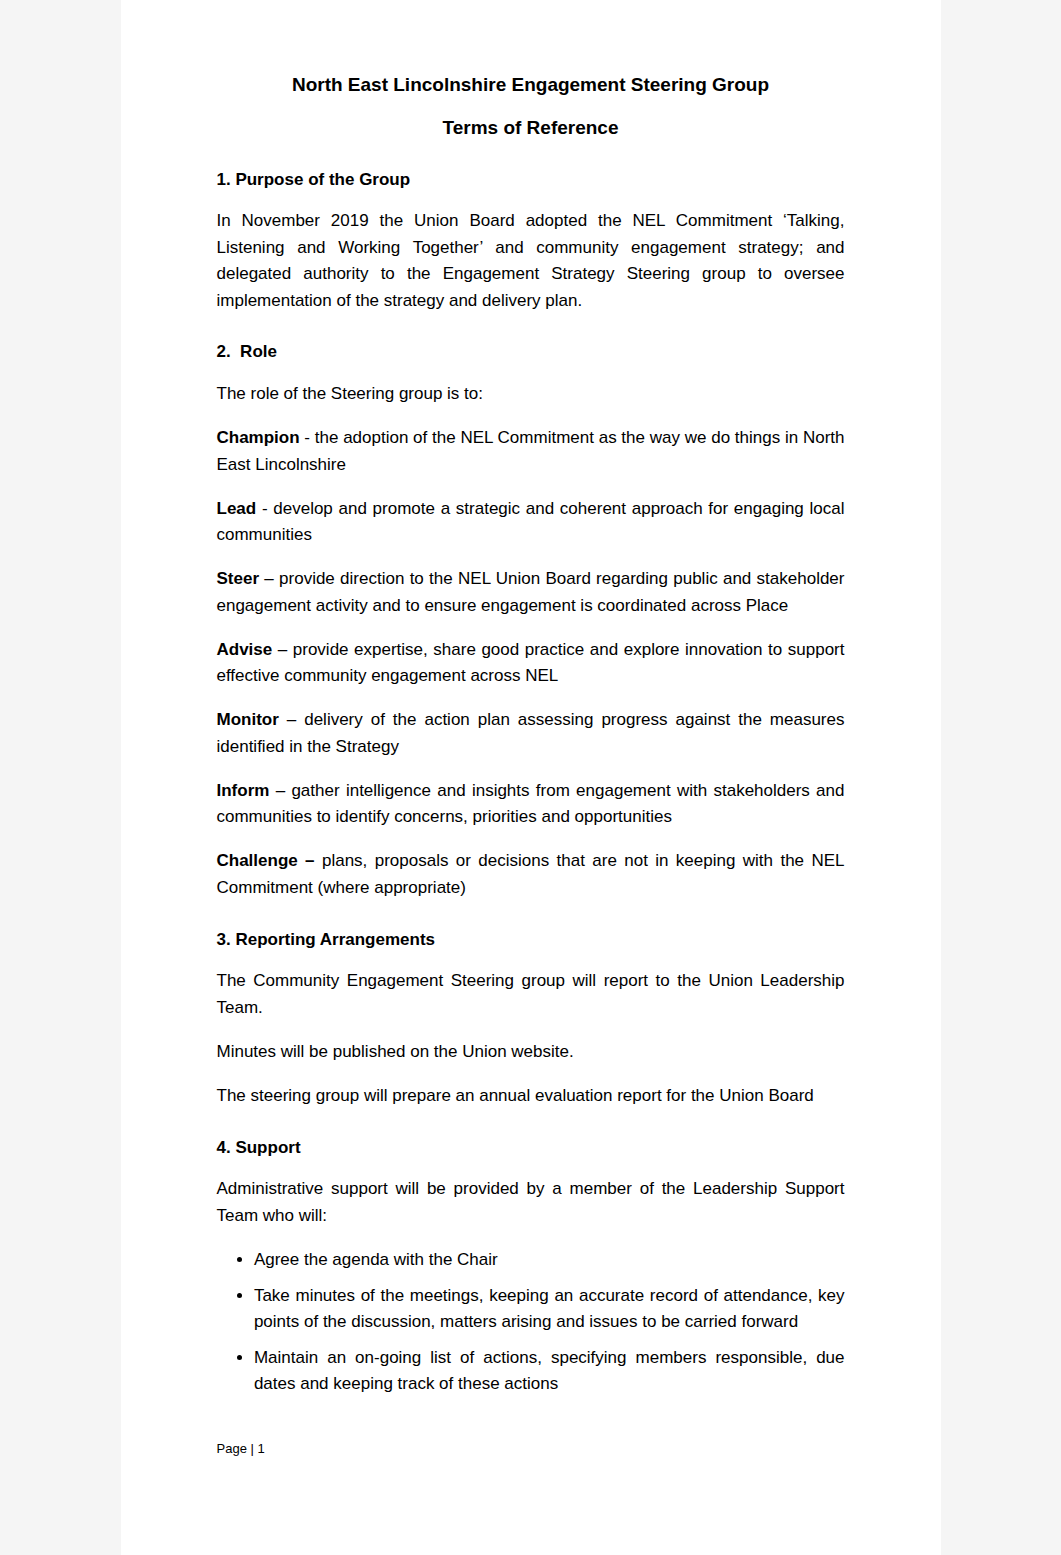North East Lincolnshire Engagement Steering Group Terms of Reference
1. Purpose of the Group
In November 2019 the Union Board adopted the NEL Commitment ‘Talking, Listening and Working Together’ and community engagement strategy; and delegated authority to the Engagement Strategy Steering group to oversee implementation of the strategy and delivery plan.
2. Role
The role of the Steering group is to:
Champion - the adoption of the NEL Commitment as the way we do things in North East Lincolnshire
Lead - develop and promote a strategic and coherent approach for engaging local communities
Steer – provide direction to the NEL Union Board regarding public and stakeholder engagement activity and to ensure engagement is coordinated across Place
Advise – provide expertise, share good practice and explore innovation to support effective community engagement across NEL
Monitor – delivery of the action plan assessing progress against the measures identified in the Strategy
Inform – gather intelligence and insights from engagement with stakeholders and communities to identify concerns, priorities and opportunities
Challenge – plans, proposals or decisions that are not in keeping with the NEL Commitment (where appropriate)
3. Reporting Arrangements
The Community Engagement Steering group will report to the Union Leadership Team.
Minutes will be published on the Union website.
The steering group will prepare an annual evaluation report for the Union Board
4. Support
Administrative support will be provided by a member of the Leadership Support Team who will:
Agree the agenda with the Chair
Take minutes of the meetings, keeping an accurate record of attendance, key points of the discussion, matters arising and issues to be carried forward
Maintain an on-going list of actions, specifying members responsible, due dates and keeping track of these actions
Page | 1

▸ **Your instructions**
Give the data again exactly as it appears, but without any images.

▸ **Answer below**
North East Lincolnshire Engagement Steering Group Terms of Reference
1. Purpose of the Group
In November 2019 the Union Board adopted the NEL Commitment ‘Talking, Listening and Working Together’ and community engagement strategy; and delegated authority to the Engagement Strategy Steering group to oversee implementation of the strategy and delivery plan.
2. Role
The role of the Steering group is to:
Champion - the adoption of the NEL Commitment as the way we do things in North East Lincolnshire
Lead - develop and promote a strategic and coherent approach for engaging local communities
Steer – provide direction to the NEL Union Board regarding public and stakeholder engagement activity and to ensure engagement is coordinated across Place
Advise – provide expertise, share good practice and explore innovation to support effective community engagement across NEL
Monitor – delivery of the action plan assessing progress against the measures identified in the Strategy
Inform – gather intelligence and insights from engagement with stakeholders and communities to identify concerns, priorities and opportunities
Challenge – plans, proposals or decisions that are not in keeping with the NEL Commitment (where appropriate)
3. Reporting Arrangements
The Community Engagement Steering group will report to the Union Leadership Team.
Minutes will be published on the Union website.
The steering group will prepare an annual evaluation report for the Union Board
4. Support
Administrative support will be provided by a member of the Leadership Support Team who will:
Agree the agenda with the Chair
Take minutes of the meetings, keeping an accurate record of attendance, key points of the discussion, matters arising and issues to be carried forward
Maintain an on-going list of actions, specifying members responsible, due dates and keeping track of these actions
Page | 1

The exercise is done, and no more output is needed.